# Required action 1
In the entries, from the start through the line containing "[197, 283, 337, 330]", replace "black" with "dark" and give that stretch again with nothing else changed. Please leave out the pictures.

# Document extract
If you’d love to experience a hut-to-hut hike but need additional support (booking huts, itinerary setting, etc…), you can also book a self-guided hiking tour with a tour operator like Alpenventures UNGUIDED. You still hike independently (without a guide), but you don’t have to worry about the logistics. Check out these self-guided tours:
- 10-Day Alta Via 1 – Italy
- 10-Day Tour du Mont Blanc – Italy, France, Switzerland
- 14-Day Walker’s Haute Route – France and Switzerland
- 7-Day Bernese Oberland – Switzerland
Hut-to-Hut Hiking Trails in Austria
- Emperor’s Crown (Kaiserkrone) Trail
- Karwendel High Trail
- Schladminger Tauern High Trail
- Venediger High Trail
- Montafon Hüttenrunde
- Rätikon High Trail
- Berlin High Trail
- Eagle Walk – Lechtal Alps Stages
Hut-to-Hut Hiking Trails in Italy
Our Dolomites Hut to Hut Hiking Guide outlines essential tips for multi-day hiking in northeastern Italy.
- Alta Via 1
- Ortler High Trail
- Tre Cime di Lavaredo 3 Day Trek – Moon & Honey Trail
- Catinaccio – Rosengarten Dolomites 3 Day Trek – Moon & Honey Trail
Hut-to-Hut Hiking Trails in Slovenia
5. Join an Alpine Club, which is a participating association of the International Reciprocal Agreement on Mountain Huts
Alpine Clubs are large social clubs for hikers, climbers, and other outdoor sports enthusiasts. Alpine Clubs generally own and operate alpine mountain huts and maintain trails. Furthermore, they are typically responsible for organizing guided outings, providing mountaineering training courses, and safeguarding the alpine environment.
Kati and I are members of the Austrian Alpine Club (ÖAV – Österreich Alpenverein). Our membership benefits include:
- Discounts on overnight stays in Austrian mountain huts
- Discounts on overnight stays in all alpine huts belonging to the International Climbing and Mountaineering Federation (UIAA).
- Membership of the Alpenverein’s rescue and repatriation service – Alpenverein Weltweit Service (AWS).
- Alpine skills, leadership, and training courses with grants available to eligible members.
Who can join the Austrian Alpine Club?
You don’t need to live in Austria or be Austrian to join the Austrian Alpine Club. Anyone can join. We recommend that English speakers join the Austrian Alpine Club UK chapter. The UK chapter has 12,000 members living outside of the UK.
Members pay an annual fee.
Mountain Hut Discounts
As stated above, a big benefit of joining an alpine club is the discount on overnight stays in mountain huts.
If you join an alpine club that is a participating member of the International Reciprocal Rights Agreement you are also entitled to discounts in mountain huts belonging to other mountaineering clubs in other countries.
For example, when we hike in the Slovenian Alps, we also get a discount on Slovenian mountain huts (owned by PZS), just by showing our Austrian Alpine Club membership card.
All these UIAA (International Climbing and Mountaineering Federation) alpine clubs participate in the International Reciprocal Agreement on Mountain Huts:
- German Alpine Club (DAV)
- Austrian Alpine Club (ÖAV)
- South Tyrol Alpine Club (AVS)
- Swiss Alpine Club (SAC)
- Club Alpino Italiano (CAI)
- Club Alpin Français (CAF)
- Federación Española de Deportes de Montaña y Escalada (FEDME)

# Data extracts
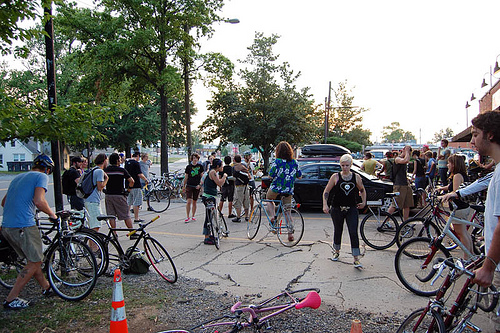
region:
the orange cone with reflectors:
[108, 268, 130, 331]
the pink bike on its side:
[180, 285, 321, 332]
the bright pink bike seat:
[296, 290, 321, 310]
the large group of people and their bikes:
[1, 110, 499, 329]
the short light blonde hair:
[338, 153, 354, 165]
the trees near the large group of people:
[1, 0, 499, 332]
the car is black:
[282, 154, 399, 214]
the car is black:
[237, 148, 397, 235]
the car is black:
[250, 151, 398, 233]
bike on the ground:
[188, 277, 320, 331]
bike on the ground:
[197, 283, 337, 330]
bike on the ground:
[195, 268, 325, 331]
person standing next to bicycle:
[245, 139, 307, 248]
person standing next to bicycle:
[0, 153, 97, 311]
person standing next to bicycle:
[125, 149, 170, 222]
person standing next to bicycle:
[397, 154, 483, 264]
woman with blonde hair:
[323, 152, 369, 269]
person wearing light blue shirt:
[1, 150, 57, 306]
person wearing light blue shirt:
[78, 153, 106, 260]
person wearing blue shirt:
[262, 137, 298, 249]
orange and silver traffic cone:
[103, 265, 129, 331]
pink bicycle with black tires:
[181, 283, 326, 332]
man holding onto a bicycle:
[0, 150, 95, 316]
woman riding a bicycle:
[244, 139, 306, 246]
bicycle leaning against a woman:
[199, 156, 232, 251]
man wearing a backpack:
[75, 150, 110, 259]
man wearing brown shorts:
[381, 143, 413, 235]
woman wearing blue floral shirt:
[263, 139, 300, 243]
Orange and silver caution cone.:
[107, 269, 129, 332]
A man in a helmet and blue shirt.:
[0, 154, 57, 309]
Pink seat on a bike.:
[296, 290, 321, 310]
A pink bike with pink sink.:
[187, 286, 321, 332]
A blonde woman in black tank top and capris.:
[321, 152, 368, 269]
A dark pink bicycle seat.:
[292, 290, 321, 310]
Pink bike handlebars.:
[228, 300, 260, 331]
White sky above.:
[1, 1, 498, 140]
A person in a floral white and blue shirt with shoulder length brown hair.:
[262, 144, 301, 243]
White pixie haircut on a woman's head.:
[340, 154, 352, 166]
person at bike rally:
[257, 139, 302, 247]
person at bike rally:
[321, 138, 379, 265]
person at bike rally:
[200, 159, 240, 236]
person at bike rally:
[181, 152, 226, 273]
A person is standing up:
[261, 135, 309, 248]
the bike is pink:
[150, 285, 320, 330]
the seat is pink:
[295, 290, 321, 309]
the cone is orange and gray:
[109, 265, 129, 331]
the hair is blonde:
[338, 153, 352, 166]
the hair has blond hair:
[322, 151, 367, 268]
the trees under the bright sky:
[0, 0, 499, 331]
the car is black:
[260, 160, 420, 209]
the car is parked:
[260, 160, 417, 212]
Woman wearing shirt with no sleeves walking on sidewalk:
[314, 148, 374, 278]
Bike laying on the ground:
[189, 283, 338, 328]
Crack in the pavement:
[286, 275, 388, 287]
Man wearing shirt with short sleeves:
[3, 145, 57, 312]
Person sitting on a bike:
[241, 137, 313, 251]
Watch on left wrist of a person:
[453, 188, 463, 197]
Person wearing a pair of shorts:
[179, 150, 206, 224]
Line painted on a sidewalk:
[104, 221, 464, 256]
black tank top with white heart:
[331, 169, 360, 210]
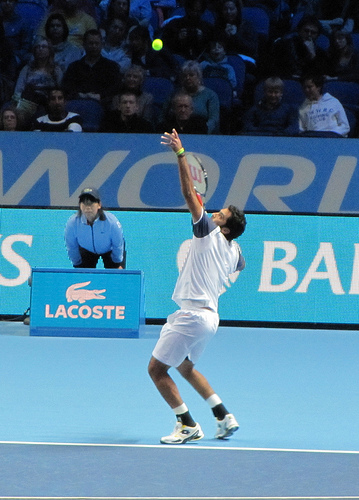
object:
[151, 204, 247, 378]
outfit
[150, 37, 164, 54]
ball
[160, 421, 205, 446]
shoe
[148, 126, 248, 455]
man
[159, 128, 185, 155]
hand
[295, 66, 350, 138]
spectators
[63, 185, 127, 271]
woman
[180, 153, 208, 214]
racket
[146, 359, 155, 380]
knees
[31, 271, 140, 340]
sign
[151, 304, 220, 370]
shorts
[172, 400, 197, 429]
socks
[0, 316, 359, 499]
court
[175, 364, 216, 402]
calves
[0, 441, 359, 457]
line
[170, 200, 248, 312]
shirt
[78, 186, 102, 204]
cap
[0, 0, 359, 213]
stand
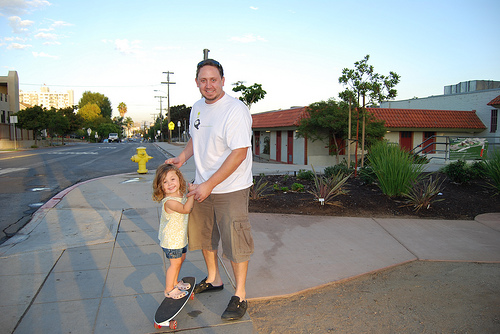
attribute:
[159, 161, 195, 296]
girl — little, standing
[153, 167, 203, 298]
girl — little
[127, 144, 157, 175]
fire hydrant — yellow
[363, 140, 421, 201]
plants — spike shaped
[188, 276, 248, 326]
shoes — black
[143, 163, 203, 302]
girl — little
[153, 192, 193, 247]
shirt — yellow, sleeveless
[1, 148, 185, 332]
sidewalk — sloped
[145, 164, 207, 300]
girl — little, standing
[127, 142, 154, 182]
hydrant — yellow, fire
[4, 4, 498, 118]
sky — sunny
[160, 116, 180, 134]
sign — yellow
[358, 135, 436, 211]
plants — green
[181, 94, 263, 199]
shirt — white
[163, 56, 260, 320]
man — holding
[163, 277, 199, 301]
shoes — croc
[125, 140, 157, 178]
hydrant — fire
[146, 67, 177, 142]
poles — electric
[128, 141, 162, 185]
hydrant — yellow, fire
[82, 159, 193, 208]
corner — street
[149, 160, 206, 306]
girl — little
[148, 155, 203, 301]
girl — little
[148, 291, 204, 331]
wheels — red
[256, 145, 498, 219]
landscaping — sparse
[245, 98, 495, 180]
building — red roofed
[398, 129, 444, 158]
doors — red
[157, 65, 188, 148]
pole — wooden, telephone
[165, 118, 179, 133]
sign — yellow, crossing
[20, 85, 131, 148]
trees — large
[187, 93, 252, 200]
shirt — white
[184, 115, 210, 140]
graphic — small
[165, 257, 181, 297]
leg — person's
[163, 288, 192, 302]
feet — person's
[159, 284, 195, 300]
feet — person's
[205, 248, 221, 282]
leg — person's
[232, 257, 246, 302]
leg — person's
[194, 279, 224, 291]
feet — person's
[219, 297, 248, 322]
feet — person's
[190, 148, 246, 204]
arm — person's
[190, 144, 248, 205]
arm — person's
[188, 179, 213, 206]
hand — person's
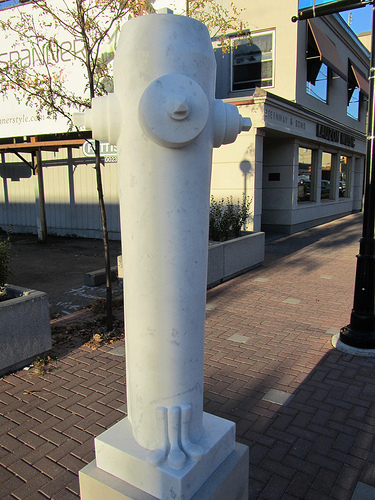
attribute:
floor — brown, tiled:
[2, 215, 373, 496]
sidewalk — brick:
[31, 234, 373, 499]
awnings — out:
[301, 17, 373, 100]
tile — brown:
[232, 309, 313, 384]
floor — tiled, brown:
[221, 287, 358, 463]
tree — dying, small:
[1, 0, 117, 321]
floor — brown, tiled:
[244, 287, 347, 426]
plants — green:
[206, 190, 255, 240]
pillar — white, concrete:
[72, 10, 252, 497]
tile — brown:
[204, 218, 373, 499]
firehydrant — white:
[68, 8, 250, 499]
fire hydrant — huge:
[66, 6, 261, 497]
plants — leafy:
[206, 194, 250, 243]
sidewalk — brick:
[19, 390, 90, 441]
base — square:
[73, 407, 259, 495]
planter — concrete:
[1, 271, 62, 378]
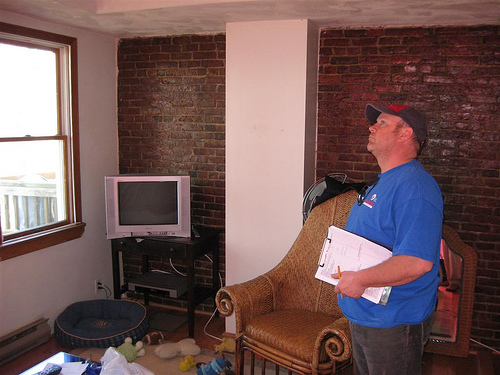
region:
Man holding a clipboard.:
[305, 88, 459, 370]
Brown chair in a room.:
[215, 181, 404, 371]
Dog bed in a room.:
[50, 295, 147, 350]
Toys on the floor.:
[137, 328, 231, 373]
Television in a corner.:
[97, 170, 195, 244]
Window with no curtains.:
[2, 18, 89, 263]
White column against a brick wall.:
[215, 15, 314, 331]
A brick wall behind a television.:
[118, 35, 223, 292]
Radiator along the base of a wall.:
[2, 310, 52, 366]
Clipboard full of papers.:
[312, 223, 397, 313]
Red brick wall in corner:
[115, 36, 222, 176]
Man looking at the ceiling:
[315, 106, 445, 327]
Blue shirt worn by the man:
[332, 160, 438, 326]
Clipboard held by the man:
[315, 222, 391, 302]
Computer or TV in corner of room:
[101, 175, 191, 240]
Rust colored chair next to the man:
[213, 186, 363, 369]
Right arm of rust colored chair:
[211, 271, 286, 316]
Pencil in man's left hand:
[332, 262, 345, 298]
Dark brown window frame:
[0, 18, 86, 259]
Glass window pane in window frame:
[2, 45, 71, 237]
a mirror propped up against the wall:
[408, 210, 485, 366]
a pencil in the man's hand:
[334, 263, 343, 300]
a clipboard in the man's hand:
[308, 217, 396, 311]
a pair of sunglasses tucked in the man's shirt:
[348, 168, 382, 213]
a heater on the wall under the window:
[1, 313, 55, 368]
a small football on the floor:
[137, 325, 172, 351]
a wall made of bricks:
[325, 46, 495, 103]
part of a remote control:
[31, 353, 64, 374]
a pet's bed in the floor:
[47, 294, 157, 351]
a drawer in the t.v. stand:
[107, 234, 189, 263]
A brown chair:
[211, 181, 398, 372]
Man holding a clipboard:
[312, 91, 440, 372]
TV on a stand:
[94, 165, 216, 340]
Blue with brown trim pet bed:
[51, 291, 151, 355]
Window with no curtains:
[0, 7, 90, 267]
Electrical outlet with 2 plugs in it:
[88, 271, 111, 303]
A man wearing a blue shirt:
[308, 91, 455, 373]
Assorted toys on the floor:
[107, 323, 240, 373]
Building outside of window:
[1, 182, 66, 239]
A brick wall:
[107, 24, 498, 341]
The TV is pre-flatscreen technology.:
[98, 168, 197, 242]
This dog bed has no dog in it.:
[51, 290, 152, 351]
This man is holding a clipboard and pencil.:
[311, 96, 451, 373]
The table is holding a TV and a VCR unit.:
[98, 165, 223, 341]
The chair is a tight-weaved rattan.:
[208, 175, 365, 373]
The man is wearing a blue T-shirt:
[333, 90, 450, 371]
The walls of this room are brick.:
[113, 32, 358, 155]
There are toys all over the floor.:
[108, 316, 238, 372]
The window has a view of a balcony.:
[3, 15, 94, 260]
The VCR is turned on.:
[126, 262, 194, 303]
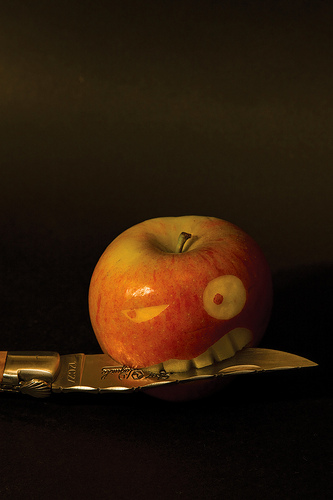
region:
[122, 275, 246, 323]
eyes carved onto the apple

# Required action 2
Carry on the text about hut-to-hut hiking and alpine clubs from where it stops.

# Expected output 1
region:
the orange cone with reflectors:
[108, 268, 130, 331]
the pink bike on its side:
[180, 285, 321, 332]
the bright pink bike seat:
[296, 290, 321, 310]
the large group of people and their bikes:
[1, 110, 499, 329]
the short light blonde hair:
[338, 153, 354, 165]
the trees near the large group of people:
[1, 0, 499, 332]
the car is dark:
[282, 154, 399, 214]
the car is dark:
[237, 148, 397, 235]
the car is dark:
[250, 151, 398, 233]
bike on the ground:
[188, 277, 320, 331]
bike on the ground:
[197, 283, 337, 330]

# Expected output 2
- Liechtenstein Alpine Club (LAV)
- Slovenian Mountaineering Association (PZS)
- Club Alpin Belge (CAB)
- Groupe Alpin Luxembourgeois (GAL)
- Dansk Bjergklub
- Federazione Alpinistica Ticinese Switzerland (FAT)
- the Nederlandse Klim- en Bergsportvereniging (NKBV)
Given the benefits of the International Reciprocal Agreement on Mountain Huts, we recommend joining one of the above alpine clubs.
Discounts don’t apply to Privately Owned Mountain Huts
In some areas, like the Italian Dolomites, there are a lot of privately owned huts, which do not have any affiliation to alpine clubs. In such huts, you won’t receive a discount.
6. Buy Paper Trail Maps
Even though hiking trails in the Alps are extremely well maintained and well-marked, paper trail maps are invaluable. We always use a paper trail map in conjunction with Maps.me, our favorite offline maps app.
While apps like Maps.me are extremely helpful, they don’t show trail difficulty. An easy, flat trail looks the same as a secured, highly exposed trail, on an app. On a trail map, trail difficulty is marked by different types of lines: straight, dashed, or dotted.
In severe weather, you may need to re-route, abandoning your original hiking plans. With paper trail maps, you can discern your safest options.
With a paper trail map, you have more flexibility and freedom to plan your hike, whether it’s a day hike, or a multi-day hike. You’re not strictly limited to a guide book, or a blog post. You can create your own routes.
Another reason to buy paper trail maps is to better understand the region in which you’re hiking. By studying maps, you’ll understand how things are connected and you’ll learn the names of the mountains, valleys, rivers and lakes you’re hiking by.
7. Don’t Overlook the Eastern Alps
When planning a trip to the Alps, most people will gravitate to the Western Alps of France, Switzerland, and Northwestern Italy, home to the highest mountains of Europe.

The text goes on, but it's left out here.